VI

Deux décès

 

En 1851, Mme André, qui demeurait à Lyon, 9, rue de la Bombarde, était partie pour Ars, sans bien réfléchir que sa belle-mère, déjà malade, ne pouvait guère se passer de ses soins. Et elle s'absentait au moins pour deux jours.

Certainement, M. Vianney n'avait jamais entendu parler de cette dame André, qui faisait le pèlerinage pour la première fois, pas plus que de sa belle-mère. La Lyonnaise entre à l'église, s'agenouille, se relève, examine l'assistance et se rend compte immédiatement qu'elle ne pourra aborder le confessionnal – car elle voudrait se confesser au serviteur de Dieu – non pas demain, mais peut-être après-demain dans la soirée. Et, malgré tout, elle prend son rang au fond de l'église.

 

Mais Dieu est bon, et quelque chose de sa bonté passe au cœur de ses plus grands amis, les saints. Là, à gauche de la nef, à l'entrée d'une étroite chapelle, Mme André remarque ce prêtre en surplis qui, du geste, l'appelle. Oui, c'est bien elle, l'étrangère, arrivée tout à l'heure, qu'il désigne !

 

Elle s'agenouille au confessionnal, suffoquée d'émotion.

« Mon enfant, lui dit aussitôt M. Vianney, il faut vite reprendre la même voiture. On vous attend à la maison. Votre belle-mère a besoin de vous. »

Mme André restait muette de surprise. Comment le Curé d'Ars savait-il ces choses si précises sur des personnes de lui totalement inconnues ?

« Elle ne mourra pas tout de suite, continuait le serviteur de Dieu. Mon enfant, il faut vous préparer par la prière : vous aurez une mort chez vous avant celle de votre belle-mère. »

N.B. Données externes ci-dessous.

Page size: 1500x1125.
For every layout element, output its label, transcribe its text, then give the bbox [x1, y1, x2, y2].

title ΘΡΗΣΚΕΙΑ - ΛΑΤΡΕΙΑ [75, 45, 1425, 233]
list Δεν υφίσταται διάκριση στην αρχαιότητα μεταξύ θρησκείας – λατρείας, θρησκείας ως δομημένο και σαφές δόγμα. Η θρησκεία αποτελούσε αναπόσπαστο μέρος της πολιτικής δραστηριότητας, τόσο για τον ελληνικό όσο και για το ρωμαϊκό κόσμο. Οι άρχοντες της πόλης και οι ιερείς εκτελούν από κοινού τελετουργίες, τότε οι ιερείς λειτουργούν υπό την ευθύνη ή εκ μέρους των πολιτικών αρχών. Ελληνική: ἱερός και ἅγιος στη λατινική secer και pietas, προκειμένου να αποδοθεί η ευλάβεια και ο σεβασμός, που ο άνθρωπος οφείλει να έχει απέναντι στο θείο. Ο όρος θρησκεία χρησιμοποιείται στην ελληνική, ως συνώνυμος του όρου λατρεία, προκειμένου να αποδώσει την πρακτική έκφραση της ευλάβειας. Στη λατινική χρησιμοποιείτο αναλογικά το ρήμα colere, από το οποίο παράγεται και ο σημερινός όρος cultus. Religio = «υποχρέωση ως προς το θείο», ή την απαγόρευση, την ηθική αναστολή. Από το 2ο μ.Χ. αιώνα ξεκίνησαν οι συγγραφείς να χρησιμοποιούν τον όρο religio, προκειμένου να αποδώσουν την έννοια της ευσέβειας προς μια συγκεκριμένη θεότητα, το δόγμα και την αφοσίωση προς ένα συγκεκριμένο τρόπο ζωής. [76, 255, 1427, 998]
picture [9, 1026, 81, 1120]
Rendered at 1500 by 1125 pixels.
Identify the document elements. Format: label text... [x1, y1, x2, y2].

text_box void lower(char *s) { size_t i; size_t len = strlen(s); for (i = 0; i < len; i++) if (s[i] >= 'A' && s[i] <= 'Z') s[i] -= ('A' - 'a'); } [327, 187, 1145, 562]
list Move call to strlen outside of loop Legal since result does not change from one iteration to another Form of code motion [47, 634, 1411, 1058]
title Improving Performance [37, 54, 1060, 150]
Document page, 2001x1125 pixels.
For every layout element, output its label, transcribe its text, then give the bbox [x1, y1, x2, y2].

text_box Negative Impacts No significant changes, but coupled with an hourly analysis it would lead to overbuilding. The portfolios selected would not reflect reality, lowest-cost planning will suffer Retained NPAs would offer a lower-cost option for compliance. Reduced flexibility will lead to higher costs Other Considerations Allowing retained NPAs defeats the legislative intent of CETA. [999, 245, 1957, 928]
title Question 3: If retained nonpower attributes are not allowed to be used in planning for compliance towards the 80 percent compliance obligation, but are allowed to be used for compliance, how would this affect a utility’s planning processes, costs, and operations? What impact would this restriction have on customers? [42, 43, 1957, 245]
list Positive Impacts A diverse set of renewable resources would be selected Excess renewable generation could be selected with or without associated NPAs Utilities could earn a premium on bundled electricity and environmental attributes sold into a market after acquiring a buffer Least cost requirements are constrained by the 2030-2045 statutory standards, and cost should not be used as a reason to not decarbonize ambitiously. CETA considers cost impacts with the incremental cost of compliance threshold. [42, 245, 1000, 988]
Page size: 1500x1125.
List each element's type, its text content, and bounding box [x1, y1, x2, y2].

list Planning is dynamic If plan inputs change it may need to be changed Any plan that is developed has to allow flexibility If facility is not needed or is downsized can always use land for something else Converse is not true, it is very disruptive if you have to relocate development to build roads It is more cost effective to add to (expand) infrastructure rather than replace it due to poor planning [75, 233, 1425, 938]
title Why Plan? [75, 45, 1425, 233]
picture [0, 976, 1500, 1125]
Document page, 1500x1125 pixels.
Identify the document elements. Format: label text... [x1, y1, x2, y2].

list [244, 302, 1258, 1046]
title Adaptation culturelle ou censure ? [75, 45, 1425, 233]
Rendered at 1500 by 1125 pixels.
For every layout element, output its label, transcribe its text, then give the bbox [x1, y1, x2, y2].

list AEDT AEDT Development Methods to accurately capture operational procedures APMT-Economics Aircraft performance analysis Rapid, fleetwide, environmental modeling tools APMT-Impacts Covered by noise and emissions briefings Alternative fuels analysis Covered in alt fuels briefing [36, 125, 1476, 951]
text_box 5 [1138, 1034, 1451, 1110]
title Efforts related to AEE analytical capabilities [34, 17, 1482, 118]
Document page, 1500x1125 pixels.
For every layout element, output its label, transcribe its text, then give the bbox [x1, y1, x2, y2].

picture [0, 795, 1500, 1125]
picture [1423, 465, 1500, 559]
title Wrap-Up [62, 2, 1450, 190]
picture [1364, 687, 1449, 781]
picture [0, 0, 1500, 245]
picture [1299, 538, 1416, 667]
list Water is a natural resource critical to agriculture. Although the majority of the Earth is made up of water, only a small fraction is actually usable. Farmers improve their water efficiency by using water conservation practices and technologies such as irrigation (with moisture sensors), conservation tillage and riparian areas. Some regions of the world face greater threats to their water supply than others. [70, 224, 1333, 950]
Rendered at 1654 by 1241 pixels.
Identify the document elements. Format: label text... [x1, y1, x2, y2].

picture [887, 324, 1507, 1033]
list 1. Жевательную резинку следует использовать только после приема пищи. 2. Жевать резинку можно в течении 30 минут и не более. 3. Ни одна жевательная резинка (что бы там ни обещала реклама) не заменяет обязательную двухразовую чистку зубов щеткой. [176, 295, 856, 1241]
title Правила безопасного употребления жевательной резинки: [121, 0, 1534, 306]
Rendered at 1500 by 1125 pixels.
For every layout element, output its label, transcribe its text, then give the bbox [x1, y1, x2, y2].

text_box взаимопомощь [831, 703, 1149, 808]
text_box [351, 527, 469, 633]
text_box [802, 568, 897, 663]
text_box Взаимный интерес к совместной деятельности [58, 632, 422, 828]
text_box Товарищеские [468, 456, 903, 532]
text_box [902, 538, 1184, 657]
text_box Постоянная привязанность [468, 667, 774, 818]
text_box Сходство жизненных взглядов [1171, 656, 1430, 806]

On devine dans quels sentiments Mme André fit ensuite sa confession.

 

Les choses se passèrent comme l'avait annoncé le Curé d'Ars. Tandis que la malade continuait de languir, « le beau-père de Mme André mourut deux mois après cette prédiction, sans que rien n'eût pu le faire prévoir dans le moment qu'elle fut faite (1) ».